Полнометражный дебют Валерии Гай Германики случился именно тогда, когда закончился словарный запас, вышел весь абырвалг, когда понадобились новые слова, чтобы говорить. Грязно, запинаясь, матерясь через слово, но говорить убедительно — черт знает о чем! — о трех девочках пубертатного периода, которые перессорились из-за школьной дискотеки и наделали глупостей. Этот фильм — как свежее дыхание перегара у четырнадцатилетней девчонки, забывшей перед школой почистить зубы: не сказать, чтобы здорово, но бьет наповал. Безупречный на физиологическом уровне, фильм Германики — жестокий полнометражный аттракцион, жестокий по отношению к зрителю: нате, жрите, не подавитесь. Физиология как самоцель, испражнение как прием — по сути все то же, что и раньше. Все тот же грязный, мрачный, темный бессознательный подвал, лужицы на полу, и техничный школьник-старшеклассник лишает невинности девятиклассницу Катю. То ли плакать — то ли блевать. Чтобы вызывать такие эмоции, нужно обладать талантом.

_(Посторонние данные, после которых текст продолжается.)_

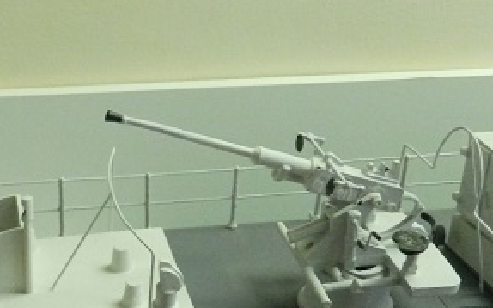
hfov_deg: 27.7
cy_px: 323
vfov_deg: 17.8
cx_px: 26
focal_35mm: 71
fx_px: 953
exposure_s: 1/100
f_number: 3.7
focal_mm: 5.7
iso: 1600
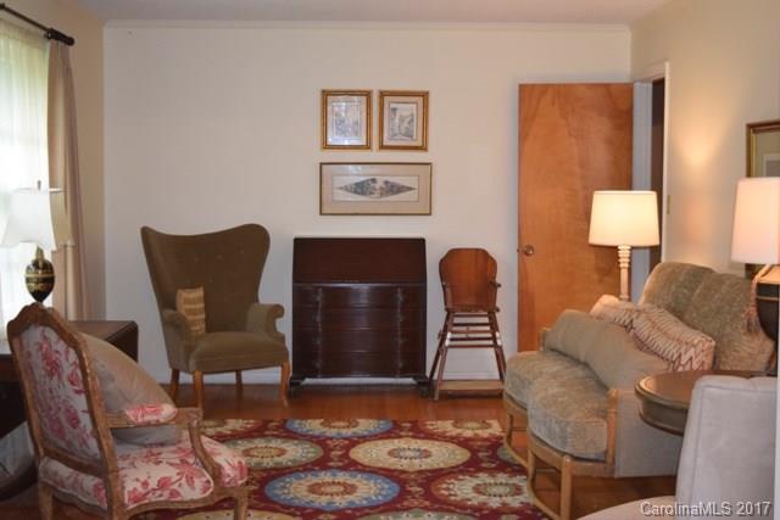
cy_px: 260
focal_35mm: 51
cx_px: 390
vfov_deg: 26.5
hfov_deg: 38.9
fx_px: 1105
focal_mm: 34
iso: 1250
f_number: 4.5
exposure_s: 1/60
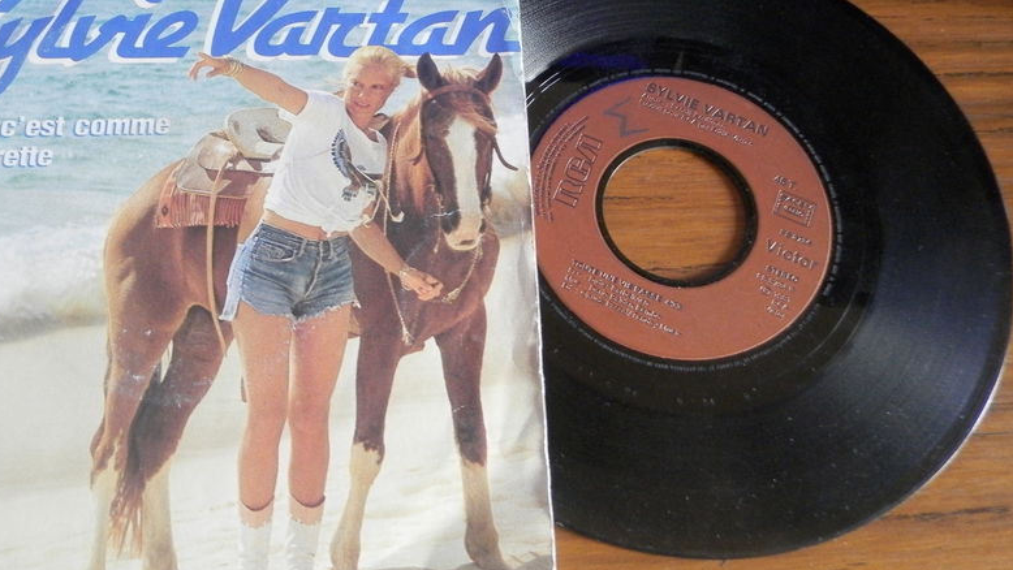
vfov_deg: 33.6
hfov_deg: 56.2
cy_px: 228
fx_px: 940
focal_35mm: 35
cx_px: 405
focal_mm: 4.5
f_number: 3.1
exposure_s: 1/8
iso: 320
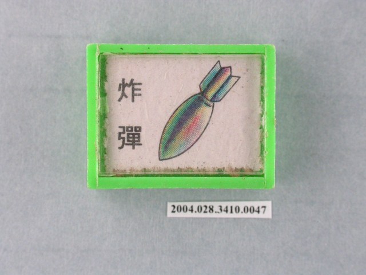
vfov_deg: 10.3
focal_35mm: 144
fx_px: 1523
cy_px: 138
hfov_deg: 13.7
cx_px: 183
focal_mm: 29.9
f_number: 6.2
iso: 200
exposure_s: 1/30
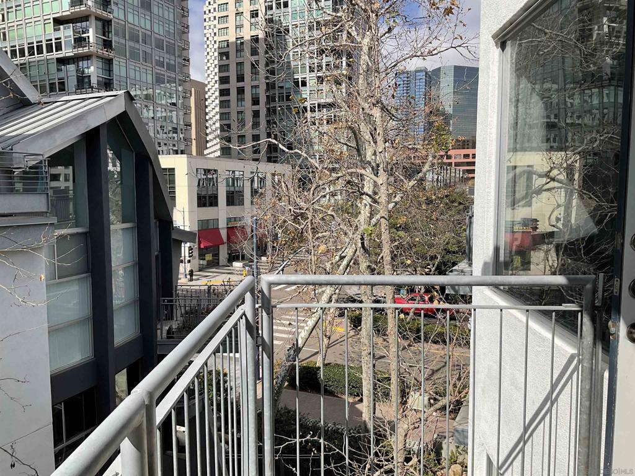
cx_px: 318
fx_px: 532
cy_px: 238
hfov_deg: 61.7
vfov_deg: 48.2
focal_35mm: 29
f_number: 1.8
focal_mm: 3
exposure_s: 1/2320
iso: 16
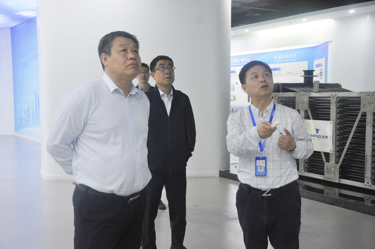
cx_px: 188
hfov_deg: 46.5
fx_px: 437
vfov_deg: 31.8
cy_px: 124
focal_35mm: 42
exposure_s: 1/40
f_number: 6.3
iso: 2500
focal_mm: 28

Есть чудесный просчет в том, что такое кино не дошло до своей целевой аудитории, оставшись по большей части в текстах кинокритиков, — можно только вообразить, каков был бы успех. Лишенная рефлексии «правда жизни» из самых обычных районов-кварталов и самых гадких закоулков души разошлась бы многомиллионным тиражом, и в этом точно не было бы ничего хорошего. Не потому, что правда — это плохо, а потому, что в таких дозах она действует, как яд. Они для нас чужие, жители этих типовых кварталов, молодые, страшные, жалкие, они не становятся ближе и никогда не станут. «Все умрут, а я останусь» — это пароль для своих, четырнадцатилетних несогласных.

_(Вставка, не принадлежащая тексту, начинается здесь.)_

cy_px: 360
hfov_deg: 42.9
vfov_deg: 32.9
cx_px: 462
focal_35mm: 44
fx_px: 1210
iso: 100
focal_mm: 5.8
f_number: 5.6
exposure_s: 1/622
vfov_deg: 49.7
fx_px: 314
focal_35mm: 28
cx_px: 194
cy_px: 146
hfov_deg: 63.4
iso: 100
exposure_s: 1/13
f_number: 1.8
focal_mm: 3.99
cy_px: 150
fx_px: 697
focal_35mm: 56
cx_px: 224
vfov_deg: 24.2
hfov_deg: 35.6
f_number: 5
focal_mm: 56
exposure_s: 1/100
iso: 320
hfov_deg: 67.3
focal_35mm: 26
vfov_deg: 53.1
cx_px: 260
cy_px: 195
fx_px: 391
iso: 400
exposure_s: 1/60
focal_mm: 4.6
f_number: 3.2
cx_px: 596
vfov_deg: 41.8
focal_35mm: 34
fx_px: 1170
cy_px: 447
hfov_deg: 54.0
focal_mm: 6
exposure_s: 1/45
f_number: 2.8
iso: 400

Десять и уже даже больше лет назад Лэрри Кларк, казалось, достал до какого-то дна своими беспощадными «Детками». Его художественным актом стал отказ от заведомо известной позиции — детки оказались без взрослых, мораль осталась за кадром. Германике художественный акт ни к чему, она так дышит. И в этом ее типичность площадного поэта-частушечника.

Восторг, который вызывала у многих эта первая игровая картина одиозной Германики, определенно нельзя объяснить ни эстетическим удовольствием, потому что нет никакого удовольствия, ни эстетическим шоком, потому что, в конце концов, все это уже было в кино и было неоднократно. Этот поэтический нигилизм, пусть и самого площадного толка, мог появиться когда угодно и появлялся не раз. Но востребован вновь он оказался именно сейчас, когда подростковый бунт, кажется, одна из единственных актуальных форм протеста, бессмысленный, бессознательный бунт «против». «Все умрут, а я останусь» — это «Маленькая Вера», снятая маленькой Верой. Пусть даже с точки зрения эстетики эти картины несоизмеримы.